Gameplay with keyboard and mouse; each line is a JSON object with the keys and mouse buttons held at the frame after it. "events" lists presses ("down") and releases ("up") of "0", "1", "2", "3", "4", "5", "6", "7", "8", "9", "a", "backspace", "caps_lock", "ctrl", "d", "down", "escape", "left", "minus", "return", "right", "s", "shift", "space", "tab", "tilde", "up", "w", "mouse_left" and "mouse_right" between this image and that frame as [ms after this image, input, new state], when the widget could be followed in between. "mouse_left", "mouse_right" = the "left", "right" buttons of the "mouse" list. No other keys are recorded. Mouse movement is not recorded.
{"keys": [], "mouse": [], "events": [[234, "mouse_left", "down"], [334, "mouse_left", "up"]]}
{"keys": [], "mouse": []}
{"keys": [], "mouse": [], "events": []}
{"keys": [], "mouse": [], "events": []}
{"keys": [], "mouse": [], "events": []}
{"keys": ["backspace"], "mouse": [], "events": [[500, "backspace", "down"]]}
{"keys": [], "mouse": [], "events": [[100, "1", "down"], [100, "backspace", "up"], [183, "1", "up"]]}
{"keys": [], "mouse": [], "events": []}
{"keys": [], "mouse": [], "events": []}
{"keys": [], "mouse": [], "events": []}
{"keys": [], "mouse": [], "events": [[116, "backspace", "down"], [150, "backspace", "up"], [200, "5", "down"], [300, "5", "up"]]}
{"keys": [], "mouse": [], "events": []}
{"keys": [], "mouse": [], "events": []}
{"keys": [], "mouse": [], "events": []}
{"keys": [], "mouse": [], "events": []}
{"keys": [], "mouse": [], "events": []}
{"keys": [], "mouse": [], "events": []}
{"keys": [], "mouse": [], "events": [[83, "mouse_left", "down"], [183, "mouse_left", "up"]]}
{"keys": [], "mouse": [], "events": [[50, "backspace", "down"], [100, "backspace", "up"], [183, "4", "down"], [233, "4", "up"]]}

^^^^

§ **What the task requires**
Quote every line of the data, word for word.

§ **Answer section**
Gameplay with keyboard and mouse; each line is a JSON object with the keys and mouse buttons held at the frame after it. "events" lists presses ("down") and releases ("up") of "0", "1", "2", "3", "4", "5", "6", "7", "8", "9", "a", "backspace", "caps_lock", "ctrl", "d", "down", "escape", "left", "minus", "return", "right", "s", "shift", "space", "tab", "tilde", "up", "w", "mouse_left" and "mouse_right" between this image and that frame as [ms after this image, input, new state], when the widget could be followed in between. "mouse_left", "mouse_right" = the "left", "right" buttons of the "mouse" list. No other keys are recorded. Mouse movement is not recorded.
{"keys": [], "mouse": [], "events": [[234, "mouse_left", "down"], [334, "mouse_left", "up"]]}
{"keys": [], "mouse": []}
{"keys": [], "mouse": [], "events": []}
{"keys": [], "mouse": [], "events": []}
{"keys": [], "mouse": [], "events": []}
{"keys": ["backspace"], "mouse": [], "events": [[500, "backspace", "down"]]}
{"keys": [], "mouse": [], "events": [[100, "1", "down"], [100, "backspace", "up"], [183, "1", "up"]]}
{"keys": [], "mouse": [], "events": []}
{"keys": [], "mouse": [], "events": []}
{"keys": [], "mouse": [], "events": []}
{"keys": [], "mouse": [], "events": [[116, "backspace", "down"], [150, "backspace", "up"], [200, "5", "down"], [300, "5", "up"]]}
{"keys": [], "mouse": [], "events": []}
{"keys": [], "mouse": [], "events": []}
{"keys": [], "mouse": [], "events": []}
{"keys": [], "mouse": [], "events": []}
{"keys": [], "mouse": [], "events": []}
{"keys": [], "mouse": [], "events": []}
{"keys": [], "mouse": [], "events": [[83, "mouse_left", "down"], [183, "mouse_left", "up"]]}
{"keys": [], "mouse": [], "events": [[50, "backspace", "down"], [100, "backspace", "up"], [183, "4", "down"], [233, "4", "up"]]}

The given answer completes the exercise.